* Difference listings *
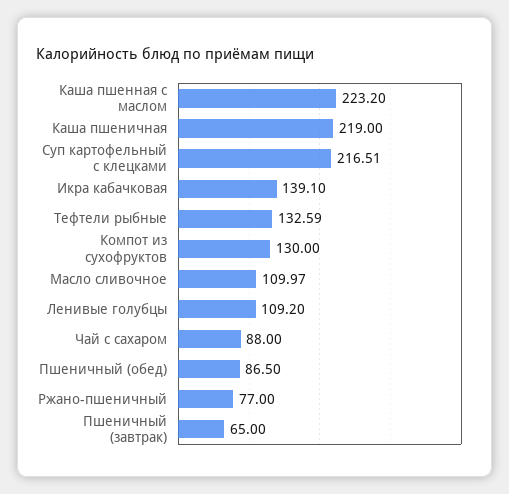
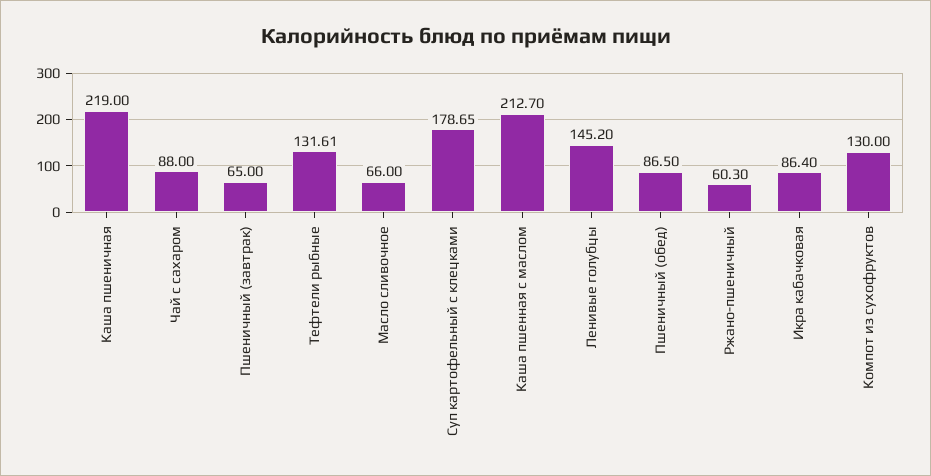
  {
-   "Каша пшенная с маслом": 223.2,
+   "Каша пшенная с маслом": 212.7,
    "Каша пшеничная": 219,
-   "Суп картофельный с клецками": 216.51,
+   "Суп картофельный с клецками": 178.65,
-   "Икра кабачковая": 139.1,
+   "Икра кабачковая": 86.4,
-   "Тефтели рыбные": 132.59,
+   "Тефтели рыбные": 131.61,
    "Компот из сухофруктов": 130,
-   "Масло сливочное": 109.97,
+   "Масло сливочное": 66,
-   "Ленивые голубцы": 109.2,
+   "Ленивые голубцы": 145.2,
    "Чай с сахаром": 88,
    "Пшеничный (обед)": 86.5,
-   "Ржано-пшеничный": 77,
+   "Ржано-пшеничный": 60.3,
    "Пшеничный (завтрак)": 65
  }

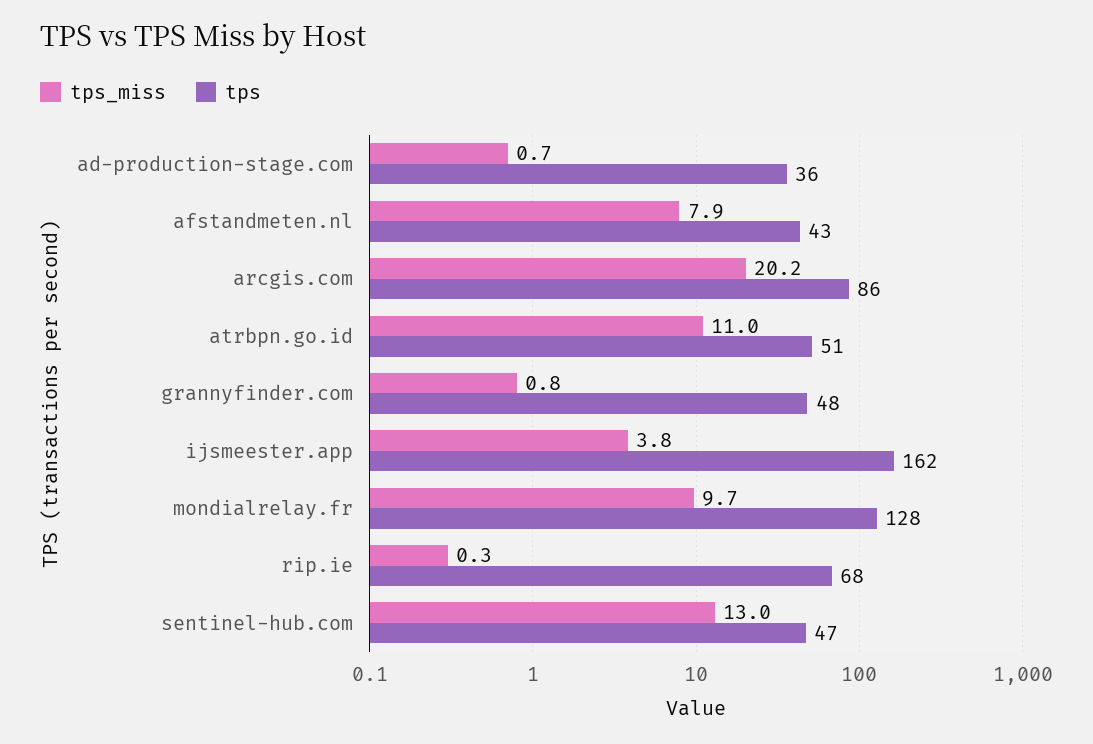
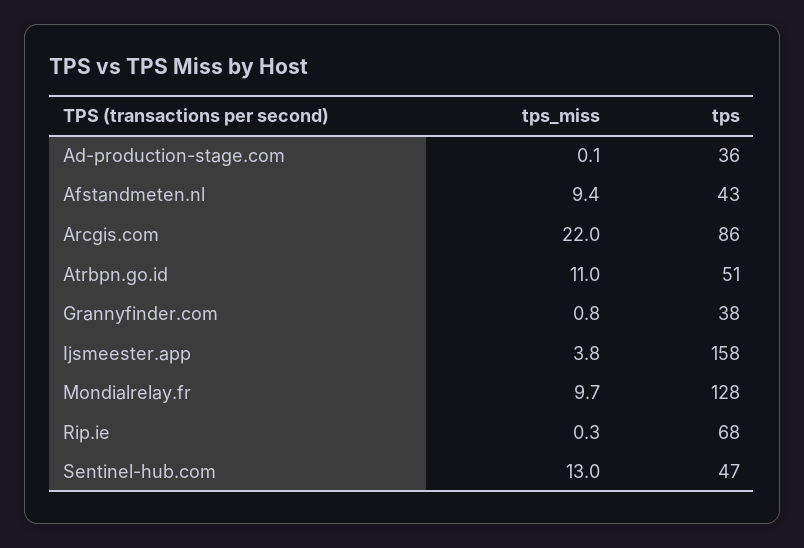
  {
    "tps_miss": {
-     "ad-production-stage.com": 0.7,
+     "ad-production-stage.com": 0.1,
-     "afstandmeten.nl": 7.9,
+     "afstandmeten.nl": 9.4,
-     "arcgis.com": 20.2,
+     "arcgis.com": 22,
      "atrbpn.go.id": 11,
      "grannyfinder.com": 0.8,
      "ijsmeester.app": 3.8,
      "mondialrelay.fr": 9.7,
      "rip.ie": 0.3,
      "sentinel-hub.com": 13
    },
    "tps": {
      "ad-production-stage.com": 36,
      "afstandmeten.nl": 43,
      "arcgis.com": 86,
      "atrbpn.go.id": 51,
-     "grannyfinder.com": 48,
+     "grannyfinder.com": 38,
-     "ijsmeester.app": 162,
+     "ijsmeester.app": 158,
      "mondialrelay.fr": 128,
      "rip.ie": 68,
      "sentinel-hub.com": 47
    }
  }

* Required action *
Pull every line containing the word "ijsmeester" out of the entries above.

* Reply *
      "ijsmeester.app": 3.8,
-     "ijsmeester.app": 162,
+     "ijsmeester.app": 158,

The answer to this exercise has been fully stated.